A mograph artist's rights
  • I work at a TV station and I like to share my work with others , I was wondering what I can and can't share
    - Project files for projects I already finished and are broadcasted 
    - 3D Models for projects that are finished and already broadcasted
    - Project files for projects that were either put on hold or terminated all together
    - My alternate version of a project that was finished and broacdasted
    - My finished project for a project that was terminated or put on hold

    Essentially my argument is that my work is my work , all project files are mine as well as the company . I can do whatever I want with them as long as they don't include any copyrighted material that doesn't belong to me like logos and footage . am I right ?
  • I think it largely depends on both the client and the company. Though, I'm guessing a TV station is a bit different than a studio in that regard. Like some work I did for Farmer's Insurance.. I'm not allowed to put any of that in my portfolio, for some legal reasons that are beyond my control. In fact, MudBrick isn't allow to put any of that work on the company website as we got the job through the local university who hired us to do the work :P. Weird situation, but I definitely do not have any rights there. Would be nice, but oh well.

    Then I've had other situations where I was working on a project but the client requested that I not share any of it (not even partial shots) until the project was published/released. Not so sure about project files though. I've shared some in the past, but not sure if that was even allowed :P

  • It will all depend entirely on any contracts or employment agreements you signed when you were hired. Usually in the US, unless it's explicitly stated otherwise, work like this is considered "work for hire" and is property of the company commissioning the work.
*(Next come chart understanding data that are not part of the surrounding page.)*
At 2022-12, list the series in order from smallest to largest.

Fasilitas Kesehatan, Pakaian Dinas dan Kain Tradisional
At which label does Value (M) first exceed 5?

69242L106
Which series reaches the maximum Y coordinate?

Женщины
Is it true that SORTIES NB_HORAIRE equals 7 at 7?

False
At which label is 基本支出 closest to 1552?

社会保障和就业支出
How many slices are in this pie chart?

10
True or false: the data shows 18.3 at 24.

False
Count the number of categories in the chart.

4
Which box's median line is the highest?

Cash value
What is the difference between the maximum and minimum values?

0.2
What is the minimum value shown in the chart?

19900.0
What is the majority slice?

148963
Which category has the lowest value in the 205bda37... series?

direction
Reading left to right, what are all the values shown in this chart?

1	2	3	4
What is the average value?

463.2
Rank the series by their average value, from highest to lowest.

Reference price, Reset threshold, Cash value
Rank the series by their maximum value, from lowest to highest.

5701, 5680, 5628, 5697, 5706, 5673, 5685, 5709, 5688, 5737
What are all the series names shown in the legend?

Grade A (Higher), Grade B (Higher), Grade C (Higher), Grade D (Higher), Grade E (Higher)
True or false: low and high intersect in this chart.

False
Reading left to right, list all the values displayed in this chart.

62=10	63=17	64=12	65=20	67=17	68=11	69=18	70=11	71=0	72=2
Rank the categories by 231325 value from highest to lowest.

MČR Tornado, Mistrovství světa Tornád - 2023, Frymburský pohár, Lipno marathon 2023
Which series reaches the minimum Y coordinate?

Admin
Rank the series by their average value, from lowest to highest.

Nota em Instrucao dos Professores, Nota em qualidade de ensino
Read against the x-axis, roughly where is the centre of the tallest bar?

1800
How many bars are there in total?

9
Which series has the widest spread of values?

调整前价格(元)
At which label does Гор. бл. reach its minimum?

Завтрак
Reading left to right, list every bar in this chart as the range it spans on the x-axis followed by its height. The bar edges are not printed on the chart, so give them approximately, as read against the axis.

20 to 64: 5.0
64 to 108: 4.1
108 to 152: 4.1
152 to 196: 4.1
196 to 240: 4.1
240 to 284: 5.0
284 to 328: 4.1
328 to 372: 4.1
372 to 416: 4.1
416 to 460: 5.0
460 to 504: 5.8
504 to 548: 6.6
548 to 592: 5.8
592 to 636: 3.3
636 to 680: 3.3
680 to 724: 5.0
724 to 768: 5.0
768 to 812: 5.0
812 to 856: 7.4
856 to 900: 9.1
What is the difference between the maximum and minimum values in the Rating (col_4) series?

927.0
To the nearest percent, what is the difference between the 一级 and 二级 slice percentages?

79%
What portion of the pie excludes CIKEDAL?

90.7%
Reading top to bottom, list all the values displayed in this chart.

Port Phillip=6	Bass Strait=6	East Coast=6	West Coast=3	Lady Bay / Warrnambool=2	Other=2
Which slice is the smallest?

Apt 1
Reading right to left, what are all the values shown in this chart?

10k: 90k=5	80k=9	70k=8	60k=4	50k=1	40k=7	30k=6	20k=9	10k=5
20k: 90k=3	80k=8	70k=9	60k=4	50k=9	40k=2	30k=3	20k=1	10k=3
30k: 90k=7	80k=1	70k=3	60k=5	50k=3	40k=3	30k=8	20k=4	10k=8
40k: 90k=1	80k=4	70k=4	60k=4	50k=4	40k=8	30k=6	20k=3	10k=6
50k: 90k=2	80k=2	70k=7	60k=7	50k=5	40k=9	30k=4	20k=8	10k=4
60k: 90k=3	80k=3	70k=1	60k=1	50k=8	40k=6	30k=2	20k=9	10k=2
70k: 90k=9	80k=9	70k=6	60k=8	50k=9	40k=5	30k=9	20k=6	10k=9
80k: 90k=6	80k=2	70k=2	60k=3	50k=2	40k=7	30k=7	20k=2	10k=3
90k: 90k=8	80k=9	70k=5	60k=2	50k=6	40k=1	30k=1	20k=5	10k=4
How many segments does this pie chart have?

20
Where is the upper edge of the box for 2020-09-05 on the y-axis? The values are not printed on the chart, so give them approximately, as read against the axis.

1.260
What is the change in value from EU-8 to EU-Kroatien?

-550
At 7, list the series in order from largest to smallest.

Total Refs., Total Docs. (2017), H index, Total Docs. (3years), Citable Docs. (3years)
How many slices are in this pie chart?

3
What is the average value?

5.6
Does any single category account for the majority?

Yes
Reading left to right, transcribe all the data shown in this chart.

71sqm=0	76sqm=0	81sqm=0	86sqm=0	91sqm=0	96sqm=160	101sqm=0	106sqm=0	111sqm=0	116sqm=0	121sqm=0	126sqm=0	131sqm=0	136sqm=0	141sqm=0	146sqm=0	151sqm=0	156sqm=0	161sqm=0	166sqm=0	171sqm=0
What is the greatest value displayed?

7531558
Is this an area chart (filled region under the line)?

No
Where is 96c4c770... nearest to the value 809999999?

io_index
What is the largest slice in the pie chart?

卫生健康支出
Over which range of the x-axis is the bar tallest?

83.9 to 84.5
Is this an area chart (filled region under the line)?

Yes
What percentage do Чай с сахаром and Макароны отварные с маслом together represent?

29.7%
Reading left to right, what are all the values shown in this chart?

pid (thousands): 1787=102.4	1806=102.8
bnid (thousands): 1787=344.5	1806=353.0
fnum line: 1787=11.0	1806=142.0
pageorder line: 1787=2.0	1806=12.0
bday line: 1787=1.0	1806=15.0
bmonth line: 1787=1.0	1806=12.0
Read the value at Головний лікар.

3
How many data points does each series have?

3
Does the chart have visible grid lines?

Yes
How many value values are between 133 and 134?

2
    I would check directly with your company to get it sorted out. I have a feeling they will probably be okay with showing finished work, but not necessarily the pieces used to build it (project files, models, etc). However, if you take what you've learned from those jobs and applied it in a different form to your own projects to share, there shouldn't be much issue. However, you should still check directly with your employer; that is the only way to be sure.
  • My boss is cool but can be very bureaucratic and stubborn at sometimes , if I ask him and he says no It will get ugly . I'm trying to use my judgement here but whenever I get caught I will say This is my work , All models and project files where done long time ago , even before I worked at your station , And essentially this is my argument as well , If I did a scene with some ribbons for the TV can I not do it with my own logo and offer it as a freebie ? Can I not use it as my own ? Since I was the sole creator of an idea I could recreate it a thousand times . Right ? I'm into sweeps atm , can I not recreate the whole project and give it for free ? I can do it from scratch and I could do it even if I didn't work for the TV
  • Again, it all comes down to any agreements or contracts signed. Start with those. Then ask other designers and creatives (not just motion designers) in your region what the standard practice is. That will give you a starting point.
    There's a lot of gray area your touching on, specifically individual assets created before you were employed by the station. However, I still believe anything created while you were being paid by the station is considered their copyrighted work, as you are operating as their agent and creating commissioned works. And I'm sure you could recreate a project using the general principles applied for the station piece, but if that work is theirs, the creative is as well. So you'd need to apply it to a different look and feel.
    But again, I can speak to the situation in the US. I would really dig in and find out what other people's situation is in your area, as laws and standard practice can very greatly.
  • Interesting. 

    My advice is to do what I would do if I was in your position.. ;)

    Simply make a backup of any work that looks anywhere near finished and make sure you're responsible for looking after it. You don't put it on your "public" reel, you save it for your hire-me reel or as individual projects. As long as you credit people correctly (where the work was completed + the client) then I can't see a moral issue with that...as long as you're not advertising your services publicly using that material.

    Legally of course it's likely to be completely out of the question; but how practical is it to operate entirely within the bounds of your contract if you are unable to advertise your services based on past projects?